I have a huge table in hbase, with potentially millions of rows.
[HBase Table Structure][1]
I am trying to access chunks of the table, using (STARTROW & ENDROW) and the sc.newAPIHadoopRDD
function.
I am trying to find a way to get the Column Qualifier names from the resulting RDD. As each row can have any number of columns and column qualifiers, I want to get the column families of each Row, by Rowkey.
In short, I want to create a Dataframe in Spark which looks somewhat like this :
ROWKEY COLUMN NAME VALUE
ROW1 ColumnFamily:ColumnQualifier1 Value="XX"

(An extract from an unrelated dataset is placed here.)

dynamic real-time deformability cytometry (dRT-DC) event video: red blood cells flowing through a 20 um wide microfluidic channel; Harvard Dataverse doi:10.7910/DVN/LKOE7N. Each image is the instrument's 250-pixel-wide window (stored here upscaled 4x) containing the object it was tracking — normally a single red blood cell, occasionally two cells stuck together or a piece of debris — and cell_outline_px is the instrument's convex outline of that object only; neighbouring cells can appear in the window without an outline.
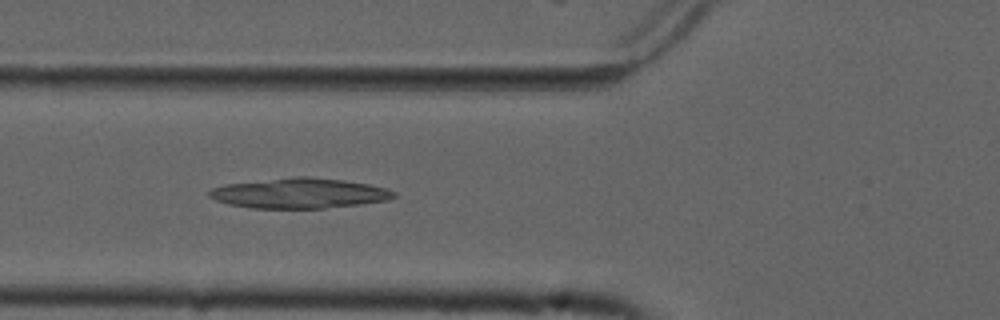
{"species": "common noctule bat (a hibernating species)", "species_latin": "Nyctalus noctula", "temperature_condition": "cold", "stored_images_in_passage": 46, "camera_frame_rate_fps": 3000, "um_per_image_px": 0.085, "animal": {"sex": "male", "forearm_length_mm": 52.5}, "frame": {"image": 1, "passage_image": 15, "time_ms": 4.667, "image_size_px": [1000, 320], "cell_outline_px": [[396, 196], [388, 200], [360, 204], [324, 208], [252, 208], [228, 204], [216, 200], [208, 196], [208, 192], [212, 188], [228, 184], [296, 176], [308, 176], [344, 180], [368, 184], [388, 188], [396, 192]], "centroid_in_image_um": [25.48, 16.42], "position_along_channel_um": 100.3, "area_um2": 32.37}}
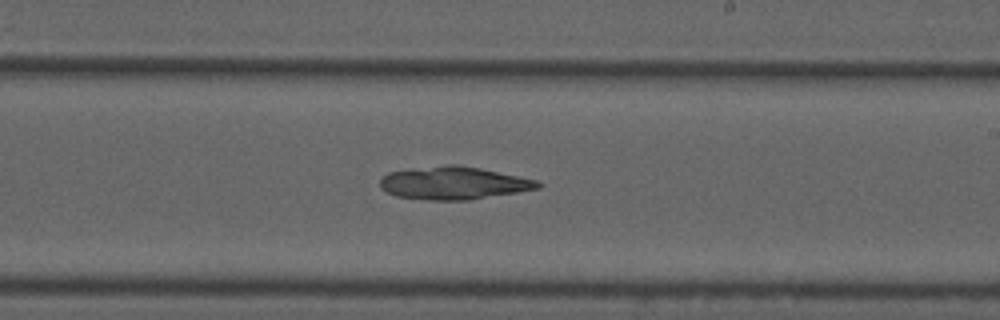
{"frame": {"image": 2, "passage_image": 27, "time_ms": 8.667, "image_size_px": [1000, 320], "cell_outline_px": [[544, 184], [540, 188], [468, 200], [428, 200], [396, 196], [380, 188], [380, 180], [388, 172], [448, 164], [456, 164], [480, 168], [536, 180]], "centroid_in_image_um": [38.56, 15.56], "position_along_channel_um": 250.4, "area_um2": 29.88}}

ROW1 ColumnFamily:ColumnQualifier2 Value="XX"
ROW1 ColumnFamily:ColumnQualifier3 Value="XX"
ROW1 ColumnFamily:ColumnQualifier4 Value="XX"

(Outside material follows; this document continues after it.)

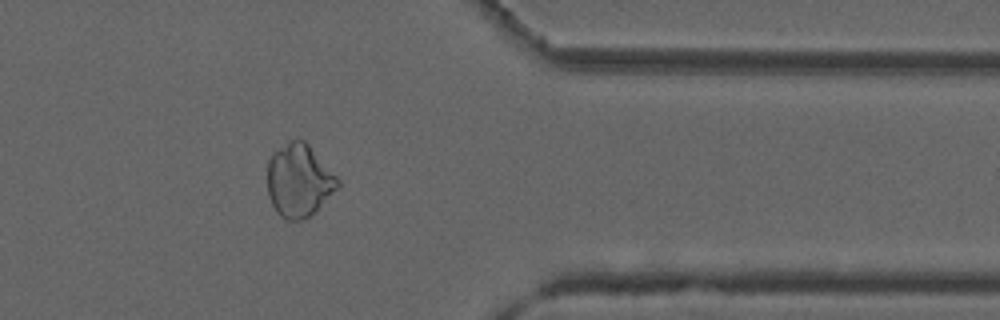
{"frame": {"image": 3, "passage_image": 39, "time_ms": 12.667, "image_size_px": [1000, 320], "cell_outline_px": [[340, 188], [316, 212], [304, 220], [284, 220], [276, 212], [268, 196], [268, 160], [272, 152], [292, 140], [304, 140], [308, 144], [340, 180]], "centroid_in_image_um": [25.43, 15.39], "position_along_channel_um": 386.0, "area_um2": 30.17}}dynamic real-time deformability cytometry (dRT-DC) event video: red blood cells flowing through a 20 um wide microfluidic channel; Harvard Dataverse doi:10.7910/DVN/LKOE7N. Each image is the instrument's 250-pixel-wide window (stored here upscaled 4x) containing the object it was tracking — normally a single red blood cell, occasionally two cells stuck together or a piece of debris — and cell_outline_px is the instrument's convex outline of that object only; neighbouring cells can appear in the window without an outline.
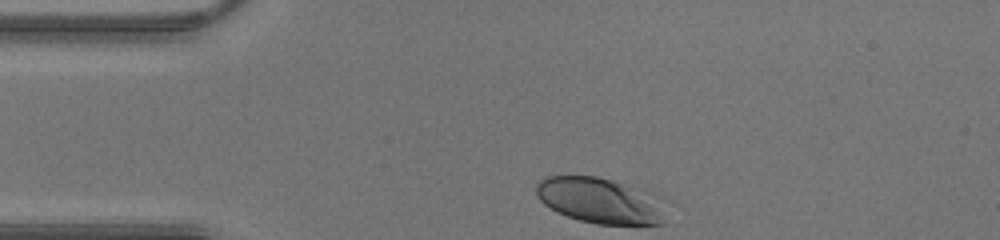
{"species": "human", "species_latin": "Homo sapiens", "temperature_condition": "warm", "stored_images_in_passage": 26, "camera_frame_rate_fps": 3000, "um_per_image_px": 0.085, "donor": {"sex": "male"}, "frame": {"image": 1, "passage_image": 1, "time_ms": 0.0, "image_size_px": [1000, 240], "cell_outline_px": [[664, 224], [596, 224], [580, 220], [556, 212], [544, 204], [536, 196], [536, 184], [544, 176], [596, 176], [644, 188]], "centroid_in_image_um": [50.79, 17.02], "position_along_channel_um": 34.2, "area_um2": 33.35}}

ROW1 ColumnFamily:ColumnQualifier5 Value="XX"
ROW1 ColumnFamily:ColumnQualifier6 Value="XX"
ROW2 ColumnFamily:ColumnQualifier1 Value="XX"
ROW2 ColumnFamily:ColumnQualifier2 Value="XX"
ROW2 ColumnFamily:ColumnQualifier3 Value="XX"
ROW2 ColumnFamily:ColumnQualifier4 Value="XX"
ROW3 ColumnFamily:ColumnQualifier1 Value="XX"
ROW4 ColumnFamily:ColumnQualifier2 Value="XX"
So, from the RDD returned by sc.newAPIHadoopRDD
, I want to know of a way to access the column names.
Once I have the column qualifier, I can get value for family : qualifier combination using the rdd.getValue(family,qualifier)
function.
val kvRDD = sc.newAPIHadoopRDD(hbaseConf,classOf[TableInputFormat],classOf[ImmutableBytesWritable], classOf[Result])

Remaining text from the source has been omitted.